Recently, the Qwen team at Alibaba introduced two revolutionary products - Mobile-Agent-v3 and GUI-Owl, which aim to address a series of challenges in graphical user interface (GUI) automation.
Modern computing devices widely use graphical user interfaces, yet previous automation methods often relied on complex scripts and manual rules, with less than ideal results. GUI-Owl, a new multimodal agent model, is built upon Qwen2.5-VL and further trained on a large amount of GUI interaction data, aiming to enhance task understanding and execution capabilities.
The design of GUI-Owl aims to handle the diversity and dynamics of GUI environments in the real world. By integrating perception, reasoning, planning, and execution capabilities, it provides a unified policy network. This design enables it to make multi-turn decisions in complex tasks while maintaining clear reasoning processes and adapting to changes in practical applications.
To ensure high-quality data support, the team developed a self-evolving data production pipeline. This pipeline generates realistic application navigation workflows and validates them through human annotations, ensuring the authenticity and effectiveness of the generated data. In addition, the team used various data synthesis strategies to enrich the model's learning content, enabling stronger adaptability and flexibility during task execution.
The Mobile-Agent-v3 framework focuses on multi-agent collaboration, breaking down complex tasks into sub-goals and dynamically updating plans to handle execution feedback. Four specialized agents within the framework - the manager agent, the worker agent, the reflection agent, and the note agent - each have their own roles, improving the efficiency and success rate of task execution.
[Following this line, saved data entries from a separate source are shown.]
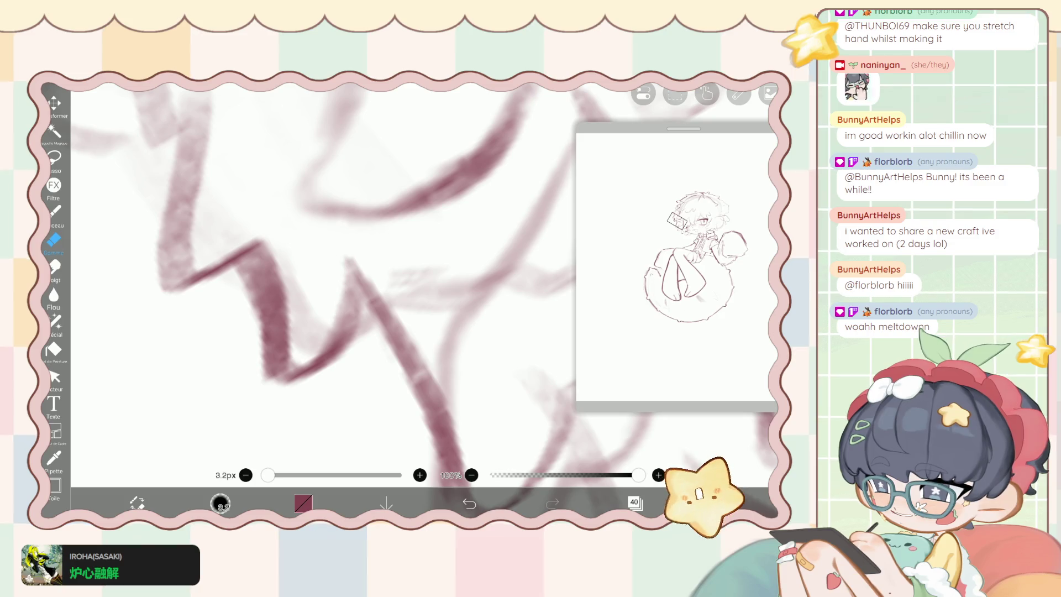
drag(288, 238, 255, 305)
drag(257, 265, 235, 351)
scroll(420, 293, down, 5)
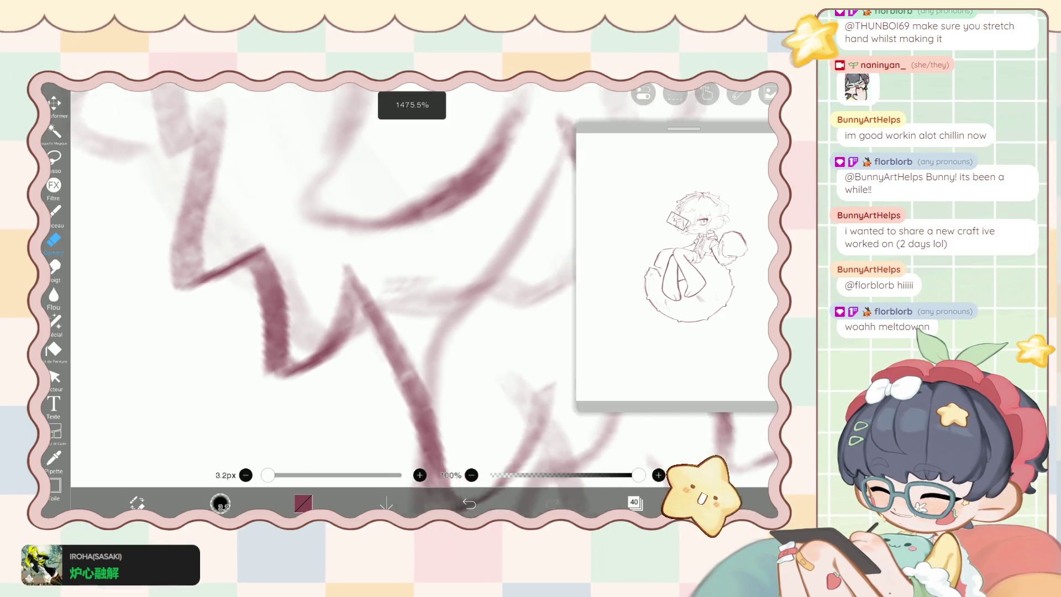
scroll(364, 299, down, 5)
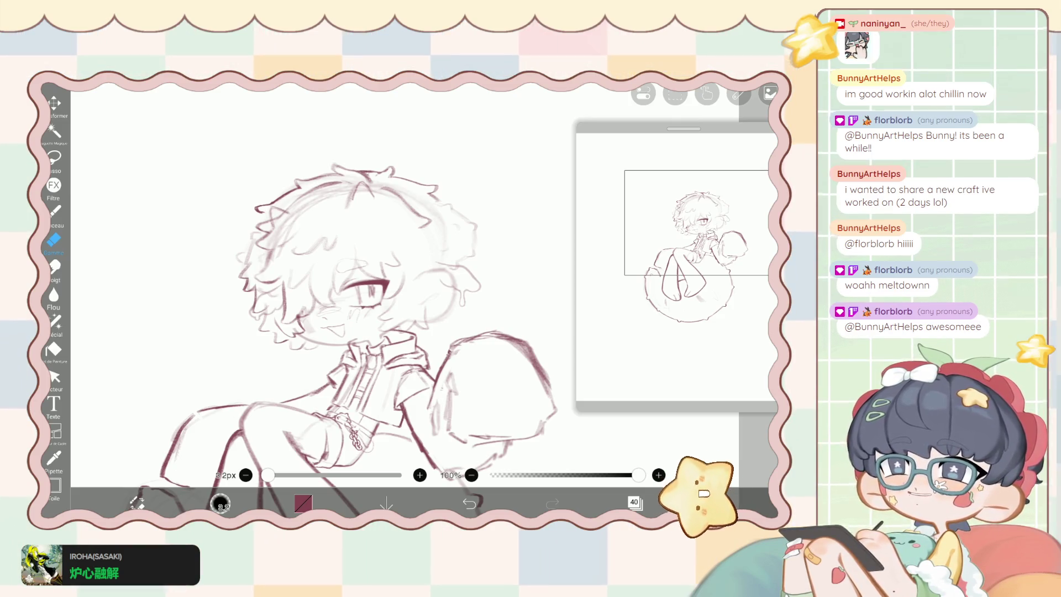
Ink the small drip shape beside the hair with three short maroon strokes.
scroll(387, 309, up, 5)
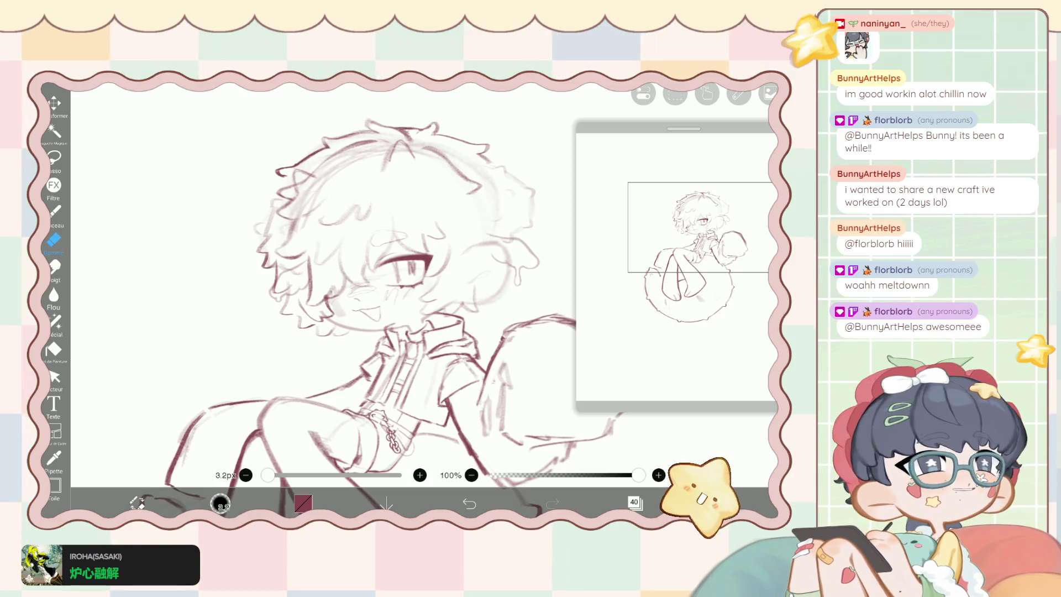
scroll(370, 299, down, 3)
After multiple rounds of testing and evaluation, GUI-Owl and Mobile-Agent-v3 have shown excellent performance on multiple GUI automation benchmarks, especially in cross-platform task completion capabilities.
These innovative tools mark a significant advancement for Alibaba in the field of general GUI automation, and will provide stronger technical support for more extensive application scenarios in the future.
Paper: https://arxiv.org/abs/2508.15144
github: https://github.com/X-PLUG/MobileAgent
Key Points:
🌟 GUI-Owl is a multimodal agent model launched by Alibaba, integrating perception, reasoning, and execution capabilities to adapt to complex GUI environments.
🤖 The Mobile-Agent-v3 framework achieves multi-agent collaboration, enhancing task execution efficiency through dynamic plan updates.
📊 These two products have shown outstanding performance in GUI automation benchmark tests, marking an important breakthrough for Alibaba in the field of automation.